Weleh, weleh…. hebat kubilang.
Saat ditanya panjang lebar mahasiswa, dia menjawab telak semua kegelisahan muridnya. Waktu menjawabnya sambil jalan ke kanan, ke kiri, mendekati pintu, jendela, melihat keatas. Kadang pertanyaan Filsafat, Sejarah, Sosial, Sosiologi, Logika dia jawab dengan puisi Rumi, Hafez dll.
Ilmu yang paling melekat kuat dimataku adalah ilmu streamology dan ilmu tantangan. Streamology adalah ilmu arus sungai. Setiap alur berpikir pemikir, arus sejarah, tindakan politik, dll bisa diurut dengan mencari dari ujung ke ujung. Kemampuan itu bisa didapat dengan mengambil deskripsi dengan tepat poin poin pemikir sekaligus dapat mengevaluasi plus minus kadar pemikiranya, pada saat yang sama, tentu saja bagaimana posisi pemikiran Islam melihatnya. Ingat, setiap pemikir hebat sudah menentukan posisi intelektualnya. Kalau lagi mencari cari, itu namanya produk “pemikiranya” belum solid dan belum stabil.
Ilmu tantangan adalah ilmu membaca persoalan kontemporer. Apa kondisi yang menantang sekarang. Karena kita hidup sekarang, maka seorang pemikir harus tahu apa tantangan yang paling signifikan dan gunakanlah pemikiranmu untuk menjawabnya.

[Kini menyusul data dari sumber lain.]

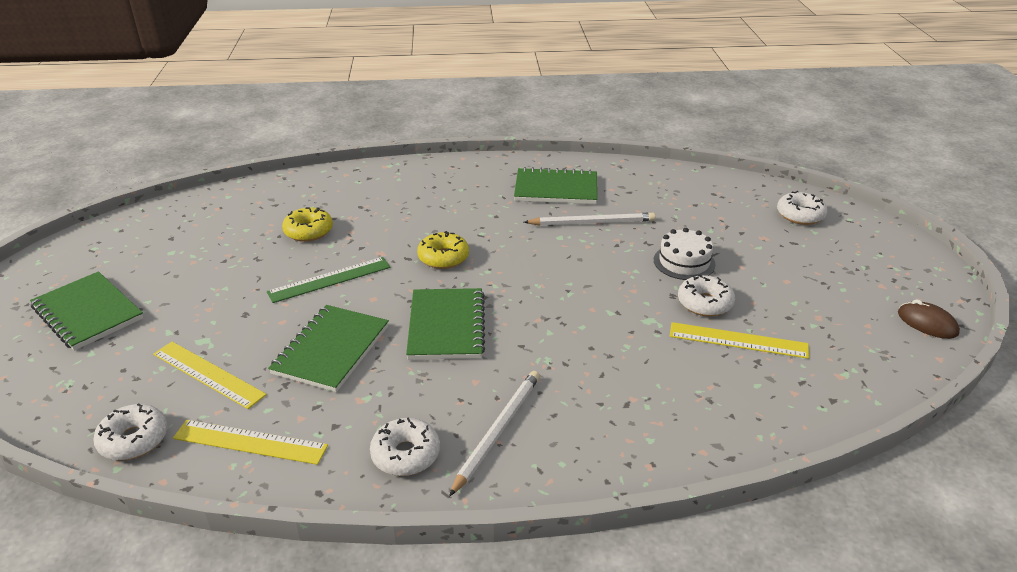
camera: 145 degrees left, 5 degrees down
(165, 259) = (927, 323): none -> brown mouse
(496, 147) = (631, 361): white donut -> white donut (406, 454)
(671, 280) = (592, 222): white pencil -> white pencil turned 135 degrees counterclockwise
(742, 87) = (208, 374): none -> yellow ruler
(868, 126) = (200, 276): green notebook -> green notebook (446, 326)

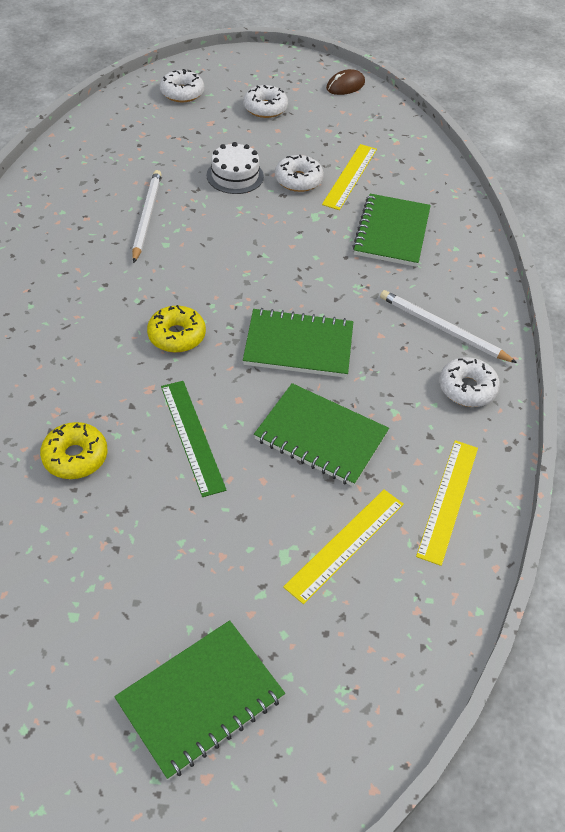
camera: 85 degrees left, 15 degrees up
(134, 440) = (441, 601): white donut -> white donut (265, 108)
(556, 189) = (66, 229): green notebook -> green notebook (391, 232)

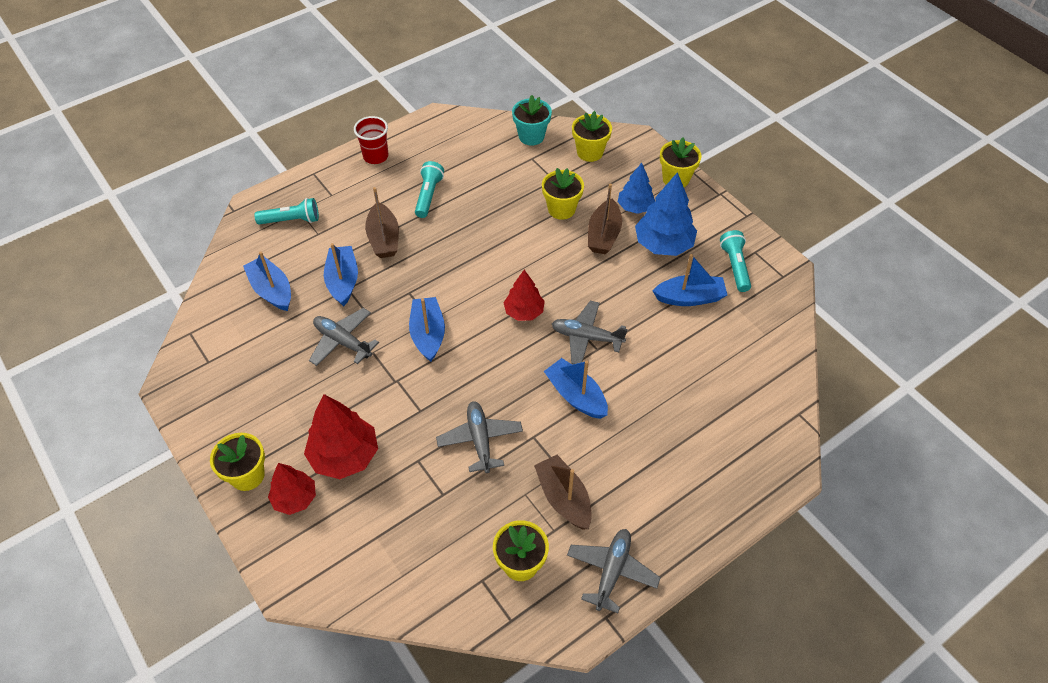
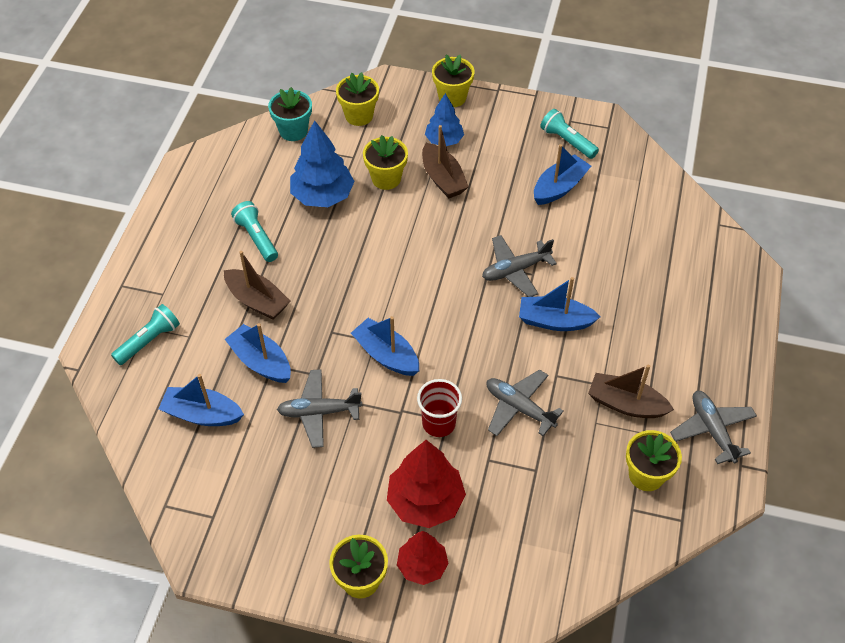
camera: 40 degrees left, 0 degrees up
(375, 156) = (166, 233): red cup -> red cup (439, 423)
(524, 312) = (445, 283): red tree -> none
(663, 244) = (497, 157): blue tree -> blue tree (322, 196)

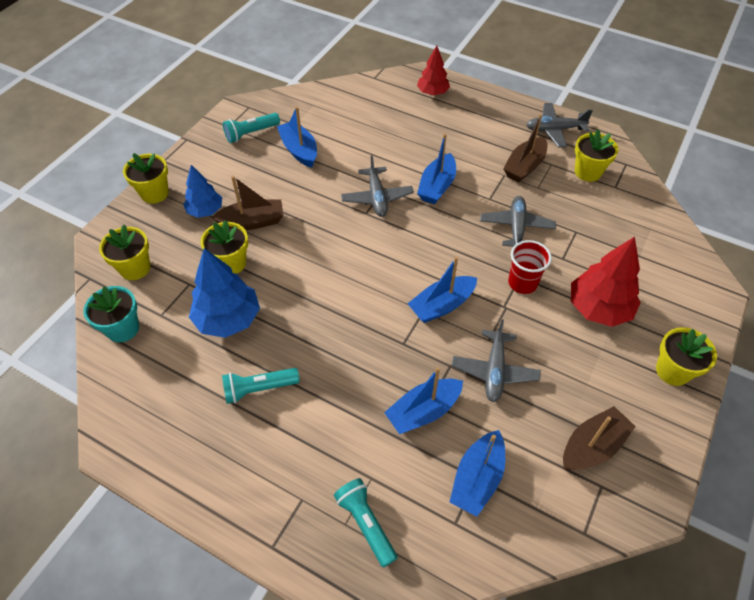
camera: 75 degrees left, 0 degrees up
(257, 301) = (344, 402): brown boat -> brown boat (592, 446)
(422, 566) = (659, 324): red tree -> red tree (432, 93)
(519, 408) = (516, 227): grey plane -> grey plane turned 135 degrees clockwise

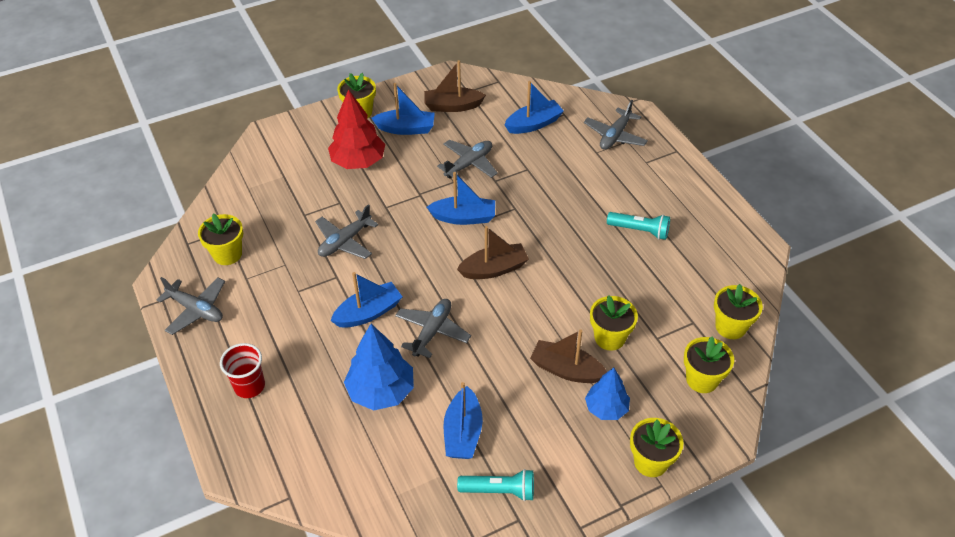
camera: 145 degrees left, 5 degrees down
(123, 328) = (730, 327): turquoise flower pot -> yellow flower pot
(228, 319) = (637, 290): blue tree -> blue tree (381, 391)
(366, 524) = (615, 136): turquoise flashlight -> grey plane
(423, 411) = (536, 166): blue boat -> blue boat (406, 129)
(432, 93) = (252, 430): red tree -> none
(522, 283) = (389, 202): red cup -> red cup (249, 386)
(524, 166) = (271, 289): brown boat -> brown boat (494, 269)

Ilmu logika koneksi adalah seni ilmu menghubungan “wil” kehendak manusia (kehendak berkuasa dan mengumpulkan bahan kesejahteraan) dengan ilmu fondasi, seperti ontologi dan epistemologi. Satu contoh, motif mencari ilmu dunia kontemporer terutama di Barat adalah ingin berkuasa dan mengumpukkan kekayaan. Ilmu dikembangkan sebatas mendukung tujuan itu. Barat atau tepatnya dunia Barat yang seharusnya “wil” manusia itu satu rangkaian dengan ontologi dan epistemologi, beriringan, namun terpisah. Keterpisahan itu menjadi bahan-bahan menarik untuk di kaji dan menjadi subsidi antisipasi potensi keterulangan dunia Islam. Islam menghendaki terjadinya koneksi antara “will” dan fondasi pengetahuan. Tepatnya pemikiran fondasional seyogyanya seiring dengan “will” manusia.